The really interesting part comes into play when you realize exactly how the Alternates make use of scary media in order to spread their demonic influence, with the analog horror of it all being a diegetic part of the story and something of a memetic trap orchestrated by the false Gabriel.

I particularly appreciate how some characters begin to suspect that there’s something wrong with their version of reality and that things weren’t meant to play out this way, especially when Mark utters the haunting line “who have I been praying to all this time?” That’s why I think The Mandela Catalogue is an effective piece of religious horror even if you don’t subscribe to the Christian worldview, as the mere idea of a world where evil has already won is a universally terrifying concept in and of itself. Not only that, but the series’ uncanny analog imagery alone is already worth the price of admission, as you’ve likely already noticed by looking at the pictures accompanying this article.

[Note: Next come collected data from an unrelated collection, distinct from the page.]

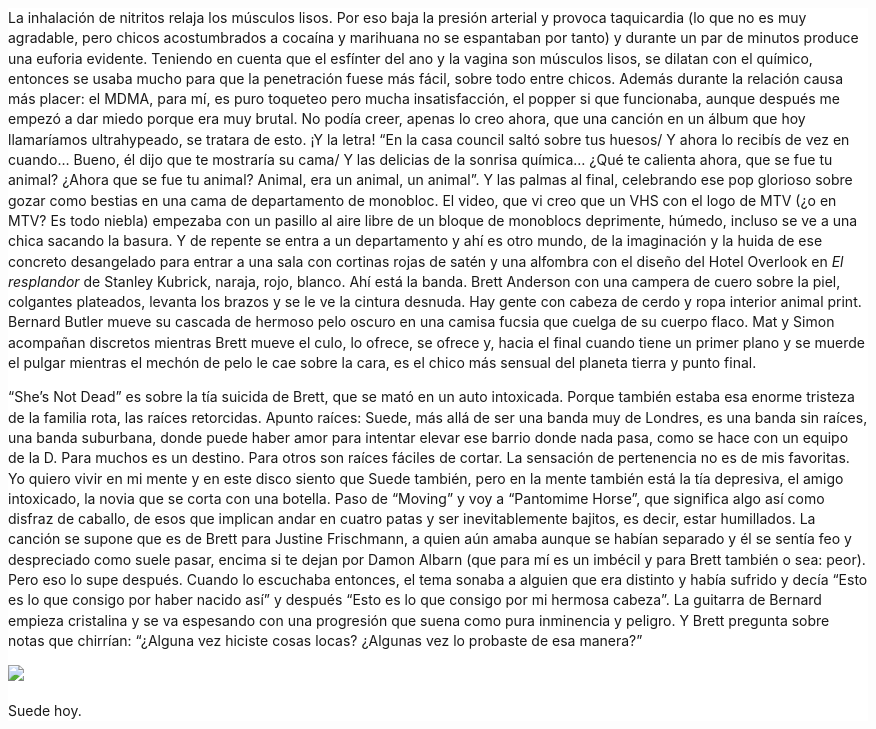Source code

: 


La inhalación de nitritos relaja los músculos lisos. Por eso baja la presión arterial y provoca taquicardia (lo que no es muy agradable, pero chicos acostumbrados a cocaína y marihuana no se espantaban por tanto) y durante un par de minutos produce una euforia evidente. Teniendo en cuenta que el esfínter del ano y la vagina son músculos lisos, se dilatan con el químico, entonces se usaba mucho para que la penetración fuese más fácil, sobre todo entre chicos. Además durante la relación causa más placer: el MDMA, para mí, es puro toqueteo pero mucha insatisfacción, el popper si que funcionaba, aunque después me empezó a dar miedo porque era muy brutal. No podía creer, apenas lo creo ahora, que una canción en un álbum que hoy llamaríamos ultrahypeado, se tratara de esto. ¡Y la letra! “En la casa council saltó sobre tus huesos/ Y ahora lo recibís de vez en cuando… Bueno, él dijo que te mostraría su cama/ Y las delicias de la sonrisa química… ¿Qué te calienta ahora, que se fue tu animal? ¿Ahora que se fue tu animal? Animal, era un animal, un animal”. Y las palmas al final, celebrando ese pop glorioso sobre gozar como bestias en una cama de departamento de monobloc. El video, que vi creo que un VHS con el logo de MTV (¿o en MTV? Es todo niebla) empezaba con un pasillo al aire libre de un bloque de monoblocs deprimente, húmedo, incluso se ve a una chica sacando la basura. Y de repente se entra a un departamento y ahí es otro mundo, de la imaginación y la huida de ese concreto desangelado para entrar a una sala con cortinas rojas de satén y una alfombra con el diseño del Hotel Overlook en *El resplandor* de Stanley Kubrick, naraja, rojo, blanco. Ahí está la banda. Brett Anderson con una campera de cuero sobre la piel, colgantes plateados, levanta los brazos y se le ve la cintura desnuda. Hay gente con cabeza de cerdo y ropa interior animal print. Bernard Butler mueve su cascada de hermoso pelo oscuro en una camisa fucsia que cuelga de su cuerpo flaco. Mat y Simon acompañan discretos mientras Brett mueve el culo, lo ofrece, se ofrece y, hacia el final cuando tiene un primer plano y se muerde el pulgar mientras el mechón de pelo le cae sobre la cara, es el chico más sensual del planeta tierra y punto final.




“She’s Not Dead” es sobre la tía suicida de Brett, que se mató en un auto intoxicada. Porque también estaba esa enorme tristeza de la familia rota, las raíces retorcidas. Apunto raíces: Suede, más allá de ser una banda muy de Londres, es una banda sin raíces, una banda suburbana, donde puede haber amor para intentar elevar ese barrio donde nada pasa, como se hace con un equipo de la D. Para muchos es un destino. Para otros son raíces fáciles de cortar. La sensación de pertenencia no es de mis favoritas. Yo quiero vivir en mi mente y en este disco siento que Suede también, pero en la mente también está la tía depresiva, el amigo intoxicado, la novia que se corta con una botella. Paso de “Moving” y voy a “Pantomime Horse”, que significa algo así como disfraz de caballo, de esos que implican andar en cuatro patas y ser inevitablemente bajitos, es decir, estar humillados. La canción se supone que es de Brett para Justine Frischmann, a quien aún amaba aunque se habían separado y él se sentía feo y despreciado como suele pasar, encima si te dejan por Damon Albarn (que para mí es un imbécil y para Brett también o sea: peor). Pero eso lo supe después. Cuando lo escuchaba entonces, el tema sonaba a alguien que era distinto y había sufrido y decía “Esto es lo que consigo por haber nacido así” y después “Esto es lo que consigo por mi hermosa cabeza”. La guitarra de Bernard empieza cristalina y se va espesando con una progresión que suena como pura inminencia y peligro. Y Brett pregunta sobre notas que chirrían: “¿Alguna vez hiciste cosas locas? ¿Algunas vez lo probaste de esa manera?”




![](https://cdn.feater.me/files/images/1051867/fff980ed-63a5-4326-825f-e0e2eb08116f.jpg)




Suede hoy.
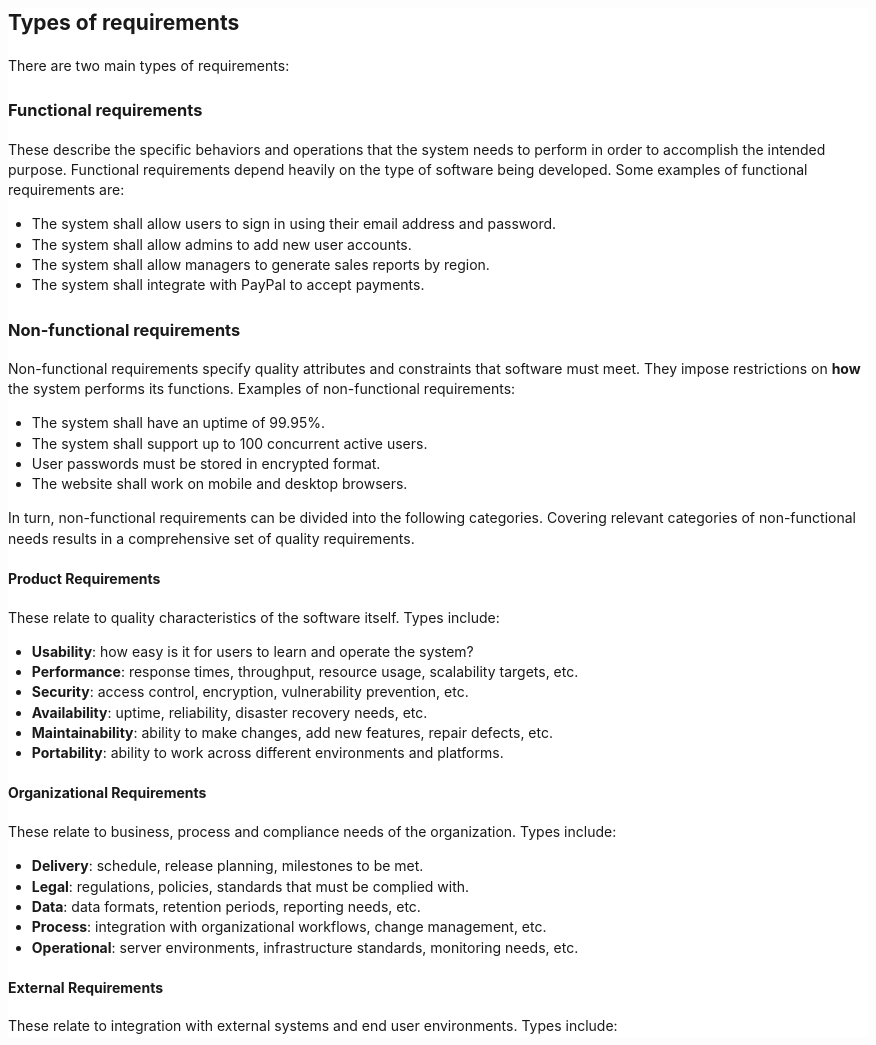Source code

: 
## Types of requirements

There are two main types of requirements:

### Functional requirements

These describe the specific behaviors and operations that the system needs to perform in order to accomplish the intended purpose. Functional requirements depend heavily on the type of software being developed. Some examples of functional requirements are:

- The system shall allow users to sign in using their email address and password.
- The system shall allow admins to add new user accounts.
- The system shall allow managers to generate sales reports by region.
- The system shall integrate with PayPal to accept payments.

### Non-functional requirements

Non-functional requirements specify quality attributes and constraints that software must meet. They impose restrictions on **how** the system performs its functions. Examples of non-functional requirements:

- The system shall have an uptime of 99.95%.
- The system shall support up to 100 concurrent active users.
- User passwords must be stored in encrypted format.
- The website shall work on mobile and desktop browsers.

In turn, non-functional requirements can be divided into the following categories. Covering relevant categories of non-functional needs results in a comprehensive set of quality requirements.

#### Product Requirements

These relate to quality characteristics of the software itself. Types include:

- **Usability**: how easy is it for users to learn and operate the system?
- **Performance**: response times, throughput, resource usage, scalability targets, etc.
- **Security**: access control, encryption, vulnerability prevention, etc.
- **Availability**: uptime, reliability, disaster recovery needs, etc.
- **Maintainability**: ability to make changes, add new features, repair defects, etc.
- **Portability**: ability to work across different environments and platforms.

#### Organizational Requirements

These relate to business, process and compliance needs of the organization. Types include:

- **Delivery**: schedule, release planning, milestones to be met.
- **Legal**: regulations, policies, standards that must be complied with.
- **Data**: data formats, retention periods, reporting needs, etc.
- **Process**: integration with organizational workflows, change management, etc.
- **Operational**: server environments, infrastructure standards, monitoring needs, etc.

#### External Requirements

These relate to integration with external systems and end user environments. Types include:
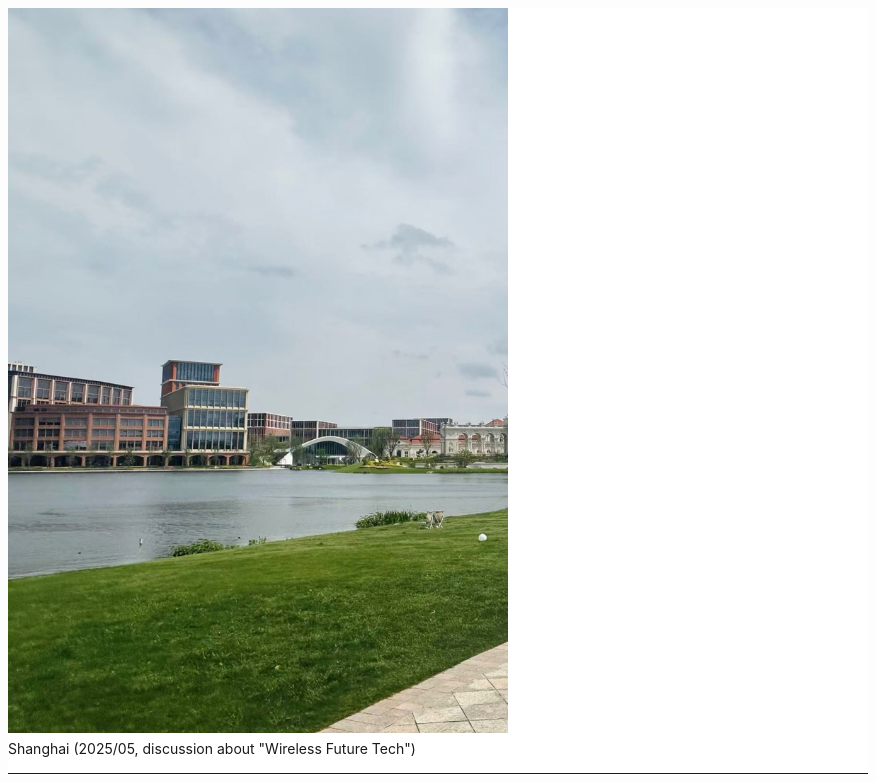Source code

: 
<img src='/images/shanghai20250508.jpg' width = "500"><br/>
Shanghai (2025/05, discussion about "Wireless Future Tech")

---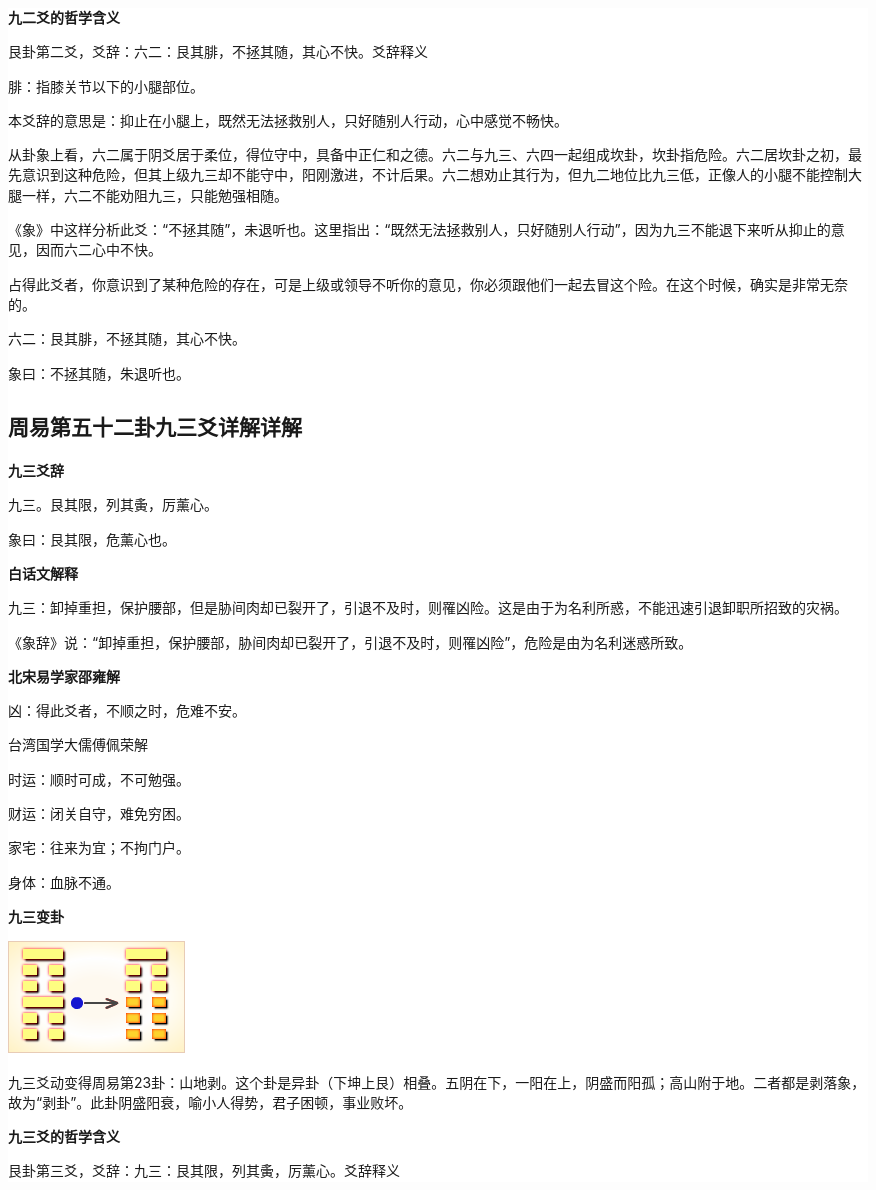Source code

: **九二爻的哲学含义**

艮卦第二爻，爻辞：六二：艮其腓，不拯其随，其心不快。爻辞释义

腓：指膝关节以下的小腿部位。

本爻辞的意思是：抑止在小腿上，既然无法拯救别人，只好随别人行动，心中感觉不畅快。

从卦象上看，六二属于阴爻居于柔位，得位守中，具备中正仁和之德。六二与九三、六四一起组成坎卦，坎卦指危险。六二居坎卦之初，最先意识到这种危险，但其上级九三却不能守中，阳刚激进，不计后果。六二想劝止其行为，但九二地位比九三低，正像人的小腿不能控制大腿一样，六二不能劝阻九三，只能勉强相随。

《象》中这样分析此爻：“不拯其随”，未退听也。这里指出：“既然无法拯救别人，只好随别人行动”，因为九三不能退下来听从抑止的意见，因而六二心中不快。

占得此爻者，你意识到了某种危险的存在，可是上级或领导不听你的意见，你必须跟他们一起去冒这个险。在这个时候，确实是非常无奈的。

六二：艮其腓，不拯其随，其心不快。

象曰：不拯其随，朱退听也。

## 周易第五十二卦九三爻详解详解

**九三爻辞**

九三。艮其限，列其夤，厉薰心。

象曰：艮其限，危薰心也。

**白话文解释**

九三：卸掉重担，保护腰部，但是胁间肉却已裂开了，引退不及时，则罹凶险。这是由于为名利所惑，不能迅速引退卸职所招致的灾祸。

《象辞》说：“卸掉重担，保护腰部，胁间肉却已裂开了，引退不及时，则罹凶险”，危险是由为名利迷惑所致。

**北宋易学家邵雍解**

凶：得此爻者，不顺之时，危难不安。

台湾国学大儒傅佩荣解

时运：顺时可成，不可勉强。

财运：闭关自守，难免穷困。

家宅：往来为宜；不拘门户。

身体：血脉不通。

**九三变卦**

![image](3-14111G62246262.png)

九三爻动变得周易第23卦：山地剥。这个卦是异卦（下坤上艮）相叠。五阴在下，一阳在上，阴盛而阳孤；高山附于地。二者都是剥落象，故为“剥卦”。此卦阴盛阳衰，喻小人得势，君子困顿，事业败坏。

**九三爻的哲学含义**

艮卦第三爻，爻辞：九三：艮其限，列其夤，厉薰心。爻辞释义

Why The Feature Adaptation Could Be Horror’s Next Big Success

It’s actually been a whole year since Kister first announced that he had been working on a feature-length screenplay for a Mandela Catalogue movie since 2022, with his proposed story following an ensemble of high-school graduates who uncover a supernatural conspiracy after the mysterious disappearance of a fellow student. This premise sounds similar to narrative elements present in the series’ second volume, but I’m pretty sure that Kister is going to go the Kane Parsons route and make the movie more of a spin-off than a re-imagining of its source material.

While notable Hollywood producers like Aaron B. Koontz, Scott Stuber, and Steven Spielberg himself are backing the upcoming project, I feel like there’s no one better to adapt this deeply personal exploration of faith and the dark side of communication than the person who first came up with it. That’s why I can’t wait to see Kister’s work on the big screen, as I have a feeling that this young filmmaker is the next one on the list about to make cinematic history – especially since this is clearly a passion project that has been in the works for years at this point!

That being said, there’s always a chance that the film could end up unleashing a fresh wave of Alternate incursions, but I guess that’s just a risk we’ll have to take.